Entre os principais pontos apresentados pelos líderes cooperativistas, destacam-se:
🔹 Implementação do ZEE
Definição clara do ordenamento territorial, condição essencial para dar segurança jurídica e permitir o planejamento produtivo no Amazonas.
🔹 Regularização Fundiária
Garantia da titularidade da terra, passo básico para acesso ao crédito, inclusão no sistema financeiro e modernização do campo.
🔹 Licenciamento Ambiental Ágil
Desburocratização do processo, para que o licenciamento seja instrumento de conformidade e desenvolvimento sustentável, e não um entrave ao empreendedor.
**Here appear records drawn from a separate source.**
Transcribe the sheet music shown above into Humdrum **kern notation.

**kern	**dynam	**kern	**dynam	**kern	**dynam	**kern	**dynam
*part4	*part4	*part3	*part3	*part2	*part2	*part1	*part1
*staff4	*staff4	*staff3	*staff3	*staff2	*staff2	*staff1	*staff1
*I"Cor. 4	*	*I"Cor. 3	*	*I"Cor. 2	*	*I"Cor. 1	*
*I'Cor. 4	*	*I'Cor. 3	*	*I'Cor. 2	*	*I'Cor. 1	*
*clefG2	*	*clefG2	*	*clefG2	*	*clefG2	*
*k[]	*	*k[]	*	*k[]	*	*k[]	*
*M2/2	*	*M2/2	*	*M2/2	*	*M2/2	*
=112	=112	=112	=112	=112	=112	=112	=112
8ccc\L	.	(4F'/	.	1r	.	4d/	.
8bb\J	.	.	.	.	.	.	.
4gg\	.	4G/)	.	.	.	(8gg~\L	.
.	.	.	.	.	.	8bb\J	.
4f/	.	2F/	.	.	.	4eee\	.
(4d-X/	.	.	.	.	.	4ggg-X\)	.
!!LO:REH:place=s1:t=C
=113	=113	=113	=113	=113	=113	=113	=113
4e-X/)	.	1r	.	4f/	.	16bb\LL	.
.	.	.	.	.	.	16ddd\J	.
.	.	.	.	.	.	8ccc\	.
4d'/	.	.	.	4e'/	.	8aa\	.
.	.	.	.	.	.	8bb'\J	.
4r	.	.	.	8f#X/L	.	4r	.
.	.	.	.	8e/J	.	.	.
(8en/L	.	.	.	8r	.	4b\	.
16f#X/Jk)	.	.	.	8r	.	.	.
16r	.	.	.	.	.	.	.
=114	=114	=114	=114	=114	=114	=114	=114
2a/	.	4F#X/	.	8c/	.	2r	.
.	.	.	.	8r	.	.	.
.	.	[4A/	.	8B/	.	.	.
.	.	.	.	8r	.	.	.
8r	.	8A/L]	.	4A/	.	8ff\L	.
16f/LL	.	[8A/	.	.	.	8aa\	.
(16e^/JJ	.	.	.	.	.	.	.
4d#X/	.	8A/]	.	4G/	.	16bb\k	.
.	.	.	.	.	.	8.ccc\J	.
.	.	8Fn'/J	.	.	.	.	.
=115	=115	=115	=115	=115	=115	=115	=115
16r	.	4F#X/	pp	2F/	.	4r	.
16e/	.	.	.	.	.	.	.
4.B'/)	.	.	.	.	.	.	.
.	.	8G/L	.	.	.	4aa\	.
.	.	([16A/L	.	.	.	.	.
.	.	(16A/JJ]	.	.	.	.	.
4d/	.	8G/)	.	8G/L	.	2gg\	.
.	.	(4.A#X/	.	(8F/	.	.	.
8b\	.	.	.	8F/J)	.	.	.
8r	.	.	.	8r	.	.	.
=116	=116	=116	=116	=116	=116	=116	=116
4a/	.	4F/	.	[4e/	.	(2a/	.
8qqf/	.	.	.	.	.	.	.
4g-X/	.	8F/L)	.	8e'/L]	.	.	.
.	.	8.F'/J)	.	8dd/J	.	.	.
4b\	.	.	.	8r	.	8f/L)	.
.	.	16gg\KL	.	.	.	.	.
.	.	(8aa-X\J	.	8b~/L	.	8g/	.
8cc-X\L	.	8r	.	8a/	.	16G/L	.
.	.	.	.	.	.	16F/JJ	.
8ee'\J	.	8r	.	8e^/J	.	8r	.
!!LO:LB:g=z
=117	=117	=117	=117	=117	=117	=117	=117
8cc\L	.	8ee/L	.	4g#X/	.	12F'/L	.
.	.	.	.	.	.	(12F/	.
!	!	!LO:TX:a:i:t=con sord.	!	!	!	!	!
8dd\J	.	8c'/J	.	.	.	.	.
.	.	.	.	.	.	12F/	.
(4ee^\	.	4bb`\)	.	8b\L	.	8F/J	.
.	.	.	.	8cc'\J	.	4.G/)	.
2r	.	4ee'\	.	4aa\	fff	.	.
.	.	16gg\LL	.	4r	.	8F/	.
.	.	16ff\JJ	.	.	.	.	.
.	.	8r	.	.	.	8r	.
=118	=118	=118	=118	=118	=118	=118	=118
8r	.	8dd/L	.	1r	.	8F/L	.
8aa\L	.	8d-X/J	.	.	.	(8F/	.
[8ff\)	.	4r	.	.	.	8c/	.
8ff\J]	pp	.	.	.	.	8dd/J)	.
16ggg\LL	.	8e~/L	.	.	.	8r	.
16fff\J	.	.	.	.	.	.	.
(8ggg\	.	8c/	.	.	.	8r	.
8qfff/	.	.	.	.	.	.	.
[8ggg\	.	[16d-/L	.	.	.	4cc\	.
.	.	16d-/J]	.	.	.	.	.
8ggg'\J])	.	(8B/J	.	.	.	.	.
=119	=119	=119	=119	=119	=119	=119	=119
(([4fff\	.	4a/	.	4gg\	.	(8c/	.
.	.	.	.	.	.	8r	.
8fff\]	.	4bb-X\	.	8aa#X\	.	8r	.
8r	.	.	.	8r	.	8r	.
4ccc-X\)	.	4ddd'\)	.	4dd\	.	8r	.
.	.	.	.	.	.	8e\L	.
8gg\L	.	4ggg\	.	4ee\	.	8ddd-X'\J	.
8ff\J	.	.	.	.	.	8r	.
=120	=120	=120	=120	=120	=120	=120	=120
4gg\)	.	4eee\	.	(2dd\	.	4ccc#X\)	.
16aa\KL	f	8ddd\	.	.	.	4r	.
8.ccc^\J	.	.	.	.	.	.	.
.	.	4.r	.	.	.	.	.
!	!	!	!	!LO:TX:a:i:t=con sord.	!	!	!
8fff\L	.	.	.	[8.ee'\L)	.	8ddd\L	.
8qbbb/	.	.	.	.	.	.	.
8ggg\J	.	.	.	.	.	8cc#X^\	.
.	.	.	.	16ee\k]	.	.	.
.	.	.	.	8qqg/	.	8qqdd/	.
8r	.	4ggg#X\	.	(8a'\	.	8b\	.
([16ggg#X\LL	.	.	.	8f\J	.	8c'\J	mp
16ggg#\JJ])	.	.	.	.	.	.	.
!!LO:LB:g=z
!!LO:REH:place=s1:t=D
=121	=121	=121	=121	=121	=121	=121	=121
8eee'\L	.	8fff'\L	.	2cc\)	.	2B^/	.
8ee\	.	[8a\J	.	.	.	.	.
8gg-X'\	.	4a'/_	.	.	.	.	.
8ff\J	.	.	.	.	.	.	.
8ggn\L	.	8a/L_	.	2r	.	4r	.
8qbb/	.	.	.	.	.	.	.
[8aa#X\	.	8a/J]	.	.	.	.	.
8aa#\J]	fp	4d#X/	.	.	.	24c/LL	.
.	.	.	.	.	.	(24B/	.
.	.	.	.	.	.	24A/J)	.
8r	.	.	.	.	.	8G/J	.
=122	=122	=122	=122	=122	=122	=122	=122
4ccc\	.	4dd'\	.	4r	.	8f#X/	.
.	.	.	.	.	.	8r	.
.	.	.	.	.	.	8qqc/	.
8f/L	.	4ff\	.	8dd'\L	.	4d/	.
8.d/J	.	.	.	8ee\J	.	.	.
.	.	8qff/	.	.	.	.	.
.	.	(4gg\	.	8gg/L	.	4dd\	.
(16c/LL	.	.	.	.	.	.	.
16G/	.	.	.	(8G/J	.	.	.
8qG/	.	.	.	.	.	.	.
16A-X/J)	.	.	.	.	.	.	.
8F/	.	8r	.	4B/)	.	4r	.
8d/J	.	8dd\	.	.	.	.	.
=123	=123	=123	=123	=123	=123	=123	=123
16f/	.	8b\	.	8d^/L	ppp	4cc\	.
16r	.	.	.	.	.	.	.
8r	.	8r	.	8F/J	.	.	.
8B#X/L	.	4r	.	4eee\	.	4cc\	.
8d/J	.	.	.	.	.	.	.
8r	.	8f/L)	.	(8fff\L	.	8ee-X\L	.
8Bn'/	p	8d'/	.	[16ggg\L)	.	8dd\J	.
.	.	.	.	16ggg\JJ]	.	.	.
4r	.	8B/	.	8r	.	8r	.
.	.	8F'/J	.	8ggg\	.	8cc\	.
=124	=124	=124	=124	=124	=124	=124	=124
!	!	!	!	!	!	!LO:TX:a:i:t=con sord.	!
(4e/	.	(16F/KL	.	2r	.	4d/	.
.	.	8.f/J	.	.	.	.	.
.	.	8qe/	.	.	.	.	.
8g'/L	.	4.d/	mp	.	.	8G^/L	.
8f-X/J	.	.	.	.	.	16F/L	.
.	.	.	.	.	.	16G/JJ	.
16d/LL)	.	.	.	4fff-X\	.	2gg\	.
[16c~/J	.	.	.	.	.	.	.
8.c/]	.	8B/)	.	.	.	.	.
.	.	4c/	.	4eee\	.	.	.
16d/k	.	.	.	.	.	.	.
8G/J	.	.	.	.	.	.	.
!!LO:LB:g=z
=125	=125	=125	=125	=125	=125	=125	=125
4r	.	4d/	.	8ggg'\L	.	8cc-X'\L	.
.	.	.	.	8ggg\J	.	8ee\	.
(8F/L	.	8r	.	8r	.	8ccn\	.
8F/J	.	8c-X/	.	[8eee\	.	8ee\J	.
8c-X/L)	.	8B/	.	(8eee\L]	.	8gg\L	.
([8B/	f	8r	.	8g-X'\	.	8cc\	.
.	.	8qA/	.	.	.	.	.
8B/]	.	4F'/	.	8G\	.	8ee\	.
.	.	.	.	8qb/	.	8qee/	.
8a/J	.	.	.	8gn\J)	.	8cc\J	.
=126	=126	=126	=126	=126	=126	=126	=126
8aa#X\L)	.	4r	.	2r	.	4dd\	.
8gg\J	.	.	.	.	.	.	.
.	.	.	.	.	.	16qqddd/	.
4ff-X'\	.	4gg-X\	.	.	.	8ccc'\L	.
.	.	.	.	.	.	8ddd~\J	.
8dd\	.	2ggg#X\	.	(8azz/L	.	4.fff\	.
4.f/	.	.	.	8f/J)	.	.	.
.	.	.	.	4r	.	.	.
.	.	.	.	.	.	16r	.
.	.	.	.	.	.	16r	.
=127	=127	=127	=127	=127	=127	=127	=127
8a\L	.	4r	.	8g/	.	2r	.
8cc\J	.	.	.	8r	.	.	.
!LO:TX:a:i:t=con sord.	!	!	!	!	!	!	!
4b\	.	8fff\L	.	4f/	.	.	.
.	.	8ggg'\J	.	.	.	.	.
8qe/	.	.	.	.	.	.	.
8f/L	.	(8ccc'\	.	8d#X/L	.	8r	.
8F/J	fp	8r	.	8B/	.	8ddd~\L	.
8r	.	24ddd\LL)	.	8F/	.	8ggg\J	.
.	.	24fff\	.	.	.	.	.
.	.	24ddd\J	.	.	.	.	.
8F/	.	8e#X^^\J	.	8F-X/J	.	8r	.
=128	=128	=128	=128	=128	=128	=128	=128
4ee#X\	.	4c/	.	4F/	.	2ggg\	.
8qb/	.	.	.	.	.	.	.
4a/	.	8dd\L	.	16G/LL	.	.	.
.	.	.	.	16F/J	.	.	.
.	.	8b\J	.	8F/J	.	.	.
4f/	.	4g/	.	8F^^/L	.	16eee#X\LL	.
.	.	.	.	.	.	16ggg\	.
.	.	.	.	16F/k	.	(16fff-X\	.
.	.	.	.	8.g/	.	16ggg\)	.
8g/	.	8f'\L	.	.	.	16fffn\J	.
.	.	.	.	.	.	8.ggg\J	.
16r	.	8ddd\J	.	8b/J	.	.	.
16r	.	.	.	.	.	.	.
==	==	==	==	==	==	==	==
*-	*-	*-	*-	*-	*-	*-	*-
Também foi sugerida a criação de um PPAGRO, nos moldes do PPBio — que hoje dispõe de R$ 190 milhões sob gestão do IDESAM —, mas com foco direto no setor produtivo. Outro tema levantado foi a inscrição de cooperativas na SUFRAMA, além da possibilidade de inscrição do produtor rural via CPF, medida que pode ampliar a inclusão produtiva regional. Falo com a experiência de 40 anos de agro no Amazonas. Não perdi a esperança de dias melhores. Mas confesso que ouvir promessas antigas, já repetidas e não cumpridas por diferentes gestões (Eduardo, Omar e Wilson) — inclusive por lideranças que voltam ao debate como se estivessem chegando agora — gera preocupação sobre o futuro produtivo do nosso estado.
A reunião também contou com a presença de Muni Lourenço (FAEA), Antônio Silva (FIEAM) e Bruno Pinheiro (ACA), presidentes de suas respectivas instituições, reforçando o peso institucional do encontro.
O Amazonas precisa sair do discurso e entrar, de vez, na fase da decisão.